* [Try it]: Set down the records that follow in full and without changes.

* [Data for the task]:
########

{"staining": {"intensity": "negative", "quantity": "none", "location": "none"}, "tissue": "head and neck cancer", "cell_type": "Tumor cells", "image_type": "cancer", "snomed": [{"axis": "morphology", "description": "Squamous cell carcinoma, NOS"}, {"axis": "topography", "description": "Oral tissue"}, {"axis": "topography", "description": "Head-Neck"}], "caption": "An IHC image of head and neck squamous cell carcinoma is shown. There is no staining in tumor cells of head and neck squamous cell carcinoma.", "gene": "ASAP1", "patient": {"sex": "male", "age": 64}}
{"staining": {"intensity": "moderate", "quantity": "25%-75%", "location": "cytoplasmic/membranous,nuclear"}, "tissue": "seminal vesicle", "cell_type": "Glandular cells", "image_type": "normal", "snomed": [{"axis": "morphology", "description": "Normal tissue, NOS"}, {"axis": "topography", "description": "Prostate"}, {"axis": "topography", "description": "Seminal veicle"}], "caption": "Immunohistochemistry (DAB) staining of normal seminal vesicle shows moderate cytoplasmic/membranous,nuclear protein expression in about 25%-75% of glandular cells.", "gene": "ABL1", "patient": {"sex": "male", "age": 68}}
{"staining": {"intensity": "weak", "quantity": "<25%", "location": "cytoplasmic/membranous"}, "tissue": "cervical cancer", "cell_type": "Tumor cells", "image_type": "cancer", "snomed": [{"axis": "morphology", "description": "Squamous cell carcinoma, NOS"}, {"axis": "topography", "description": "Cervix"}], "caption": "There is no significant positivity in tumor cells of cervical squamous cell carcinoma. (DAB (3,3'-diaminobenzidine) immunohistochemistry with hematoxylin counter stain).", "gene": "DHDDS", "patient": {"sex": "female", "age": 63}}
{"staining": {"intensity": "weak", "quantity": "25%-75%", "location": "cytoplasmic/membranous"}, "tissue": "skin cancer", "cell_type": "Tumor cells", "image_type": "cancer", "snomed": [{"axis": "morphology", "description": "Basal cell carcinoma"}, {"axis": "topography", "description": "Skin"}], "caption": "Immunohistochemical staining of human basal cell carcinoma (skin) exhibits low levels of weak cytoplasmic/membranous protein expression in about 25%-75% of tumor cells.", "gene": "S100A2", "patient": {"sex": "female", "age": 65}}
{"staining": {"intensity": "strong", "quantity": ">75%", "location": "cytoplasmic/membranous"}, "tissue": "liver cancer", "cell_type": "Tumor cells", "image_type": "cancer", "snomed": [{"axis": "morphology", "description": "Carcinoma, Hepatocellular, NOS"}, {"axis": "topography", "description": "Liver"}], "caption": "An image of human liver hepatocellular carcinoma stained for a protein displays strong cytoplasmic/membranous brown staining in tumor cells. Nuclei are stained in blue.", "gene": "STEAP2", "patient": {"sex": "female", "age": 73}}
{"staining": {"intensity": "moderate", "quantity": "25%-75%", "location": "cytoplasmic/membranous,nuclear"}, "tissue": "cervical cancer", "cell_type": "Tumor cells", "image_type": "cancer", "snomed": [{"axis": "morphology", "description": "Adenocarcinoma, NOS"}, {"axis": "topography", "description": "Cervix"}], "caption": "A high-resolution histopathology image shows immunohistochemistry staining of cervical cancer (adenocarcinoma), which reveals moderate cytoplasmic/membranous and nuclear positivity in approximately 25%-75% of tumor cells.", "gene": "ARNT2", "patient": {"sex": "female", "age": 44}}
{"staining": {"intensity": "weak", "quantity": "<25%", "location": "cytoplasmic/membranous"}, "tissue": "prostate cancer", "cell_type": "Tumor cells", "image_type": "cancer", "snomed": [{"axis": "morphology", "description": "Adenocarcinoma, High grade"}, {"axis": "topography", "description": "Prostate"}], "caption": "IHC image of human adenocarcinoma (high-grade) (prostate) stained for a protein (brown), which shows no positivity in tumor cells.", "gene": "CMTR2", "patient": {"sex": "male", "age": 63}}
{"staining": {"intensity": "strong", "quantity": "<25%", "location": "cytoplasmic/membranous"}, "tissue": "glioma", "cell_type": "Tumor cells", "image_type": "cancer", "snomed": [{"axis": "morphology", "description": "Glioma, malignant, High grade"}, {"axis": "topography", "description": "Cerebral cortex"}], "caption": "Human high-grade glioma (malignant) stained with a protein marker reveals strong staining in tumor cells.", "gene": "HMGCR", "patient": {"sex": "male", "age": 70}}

########

* [Response area]:
{"staining": {"intensity": "negative", "quantity": "none", "location": "none"}, "tissue": "head and neck cancer", "cell_type": "Tumor cells", "image_type": "cancer", "snomed": [{"axis": "morphology", "description": "Squamous cell carcinoma, NOS"}, {"axis": "topography", "description": "Oral tissue"}, {"axis": "topography", "description": "Head-Neck"}], "caption": "An IHC image of head and neck squamous cell carcinoma is shown. There is no staining in tumor cells of head and neck squamous cell carcinoma.", "gene": "ASAP1", "patient": {"sex": "male", "age": 64}}
{"staining": {"intensity": "moderate", "quantity": "25%-75%", "location": "cytoplasmic/membranous,nuclear"}, "tissue": "seminal vesicle", "cell_type": "Glandular cells", "image_type": "normal", "snomed": [{"axis": "morphology", "description": "Normal tissue, NOS"}, {"axis": "topography", "description": "Prostate"}, {"axis": "topography", "description": "Seminal veicle"}], "caption": "Immunohistochemistry (DAB) staining of normal seminal vesicle shows moderate cytoplasmic/membranous,nuclear protein expression in about 25%-75% of glandular cells.", "gene": "ABL1", "patient": {"sex": "male", "age": 68}}
{"staining": {"intensity": "weak", "quantity": "<25%", "location": "cytoplasmic/membranous"}, "tissue": "cervical cancer", "cell_type": "Tumor cells", "image_type": "cancer", "snomed": [{"axis": "morphology", "description": "Squamous cell carcinoma, NOS"}, {"axis": "topography", "description": "Cervix"}], "caption": "There is no significant positivity in tumor cells of cervical squamous cell carcinoma. (DAB (3,3'-diaminobenzidine) immunohistochemistry with hematoxylin counter stain).", "gene": "DHDDS", "patient": {"sex": "female", "age": 63}}
{"staining": {"intensity": "weak", "quantity": "25%-75%", "location": "cytoplasmic/membranous"}, "tissue": "skin cancer", "cell_type": "Tumor cells", "image_type": "cancer", "snomed": [{"axis": "morphology", "description": "Basal cell carcinoma"}, {"axis": "topography", "description": "Skin"}], "caption": "Immunohistochemical staining of human basal cell carcinoma (skin) exhibits low levels of weak cytoplasmic/membranous protein expression in about 25%-75% of tumor cells.", "gene": "S100A2", "patient": {"sex": "female", "age": 65}}
{"staining": {"intensity": "strong", "quantity": ">75%", "location": "cytoplasmic/membranous"}, "tissue": "liver cancer", "cell_type": "Tumor cells", "image_type": "cancer", "snomed": [{"axis": "morphology", "description": "Carcinoma, Hepatocellular, NOS"}, {"axis": "topography", "description": "Liver"}], "caption": "An image of human liver hepatocellular carcinoma stained for a protein displays strong cytoplasmic/membranous brown staining in tumor cells. Nuclei are stained in blue.", "gene": "STEAP2", "patient": {"sex": "female", "age": 73}}
{"staining": {"intensity": "moderate", "quantity": "25%-75%", "location": "cytoplasmic/membranous,nuclear"}, "tissue": "cervical cancer", "cell_type": "Tumor cells", "image_type": "cancer", "snomed": [{"axis": "morphology", "description": "Adenocarcinoma, NOS"}, {"axis": "topography", "description": "Cervix"}], "caption": "A high-resolution histopathology image shows immunohistochemistry staining of cervical cancer (adenocarcinoma), which reveals moderate cytoplasmic/membranous and nuclear positivity in approximately 25%-75% of tumor cells.", "gene": "ARNT2", "patient": {"sex": "female", "age": 44}}
{"staining": {"intensity": "weak", "quantity": "<25%", "location": "cytoplasmic/membranous"}, "tissue": "prostate cancer", "cell_type": "Tumor cells", "image_type": "cancer", "snomed": [{"axis": "morphology", "description": "Adenocarcinoma, High grade"}, {"axis": "topography", "description": "Prostate"}], "caption": "IHC image of human adenocarcinoma (high-grade) (prostate) stained for a protein (brown), which shows no positivity in tumor cells.", "gene": "CMTR2", "patient": {"sex": "male", "age": 63}}
{"staining": {"intensity": "strong", "quantity": "<25%", "location": "cytoplasmic/membranous"}, "tissue": "glioma", "cell_type": "Tumor cells", "image_type": "cancer", "snomed": [{"axis": "morphology", "description": "Glioma, malignant, High grade"}, {"axis": "topography", "description": "Cerebral cortex"}], "caption": "Human high-grade glioma (malignant) stained with a protein marker reveals strong staining in tumor cells.", "gene": "HMGCR", "patient": {"sex": "male", "age": 70}}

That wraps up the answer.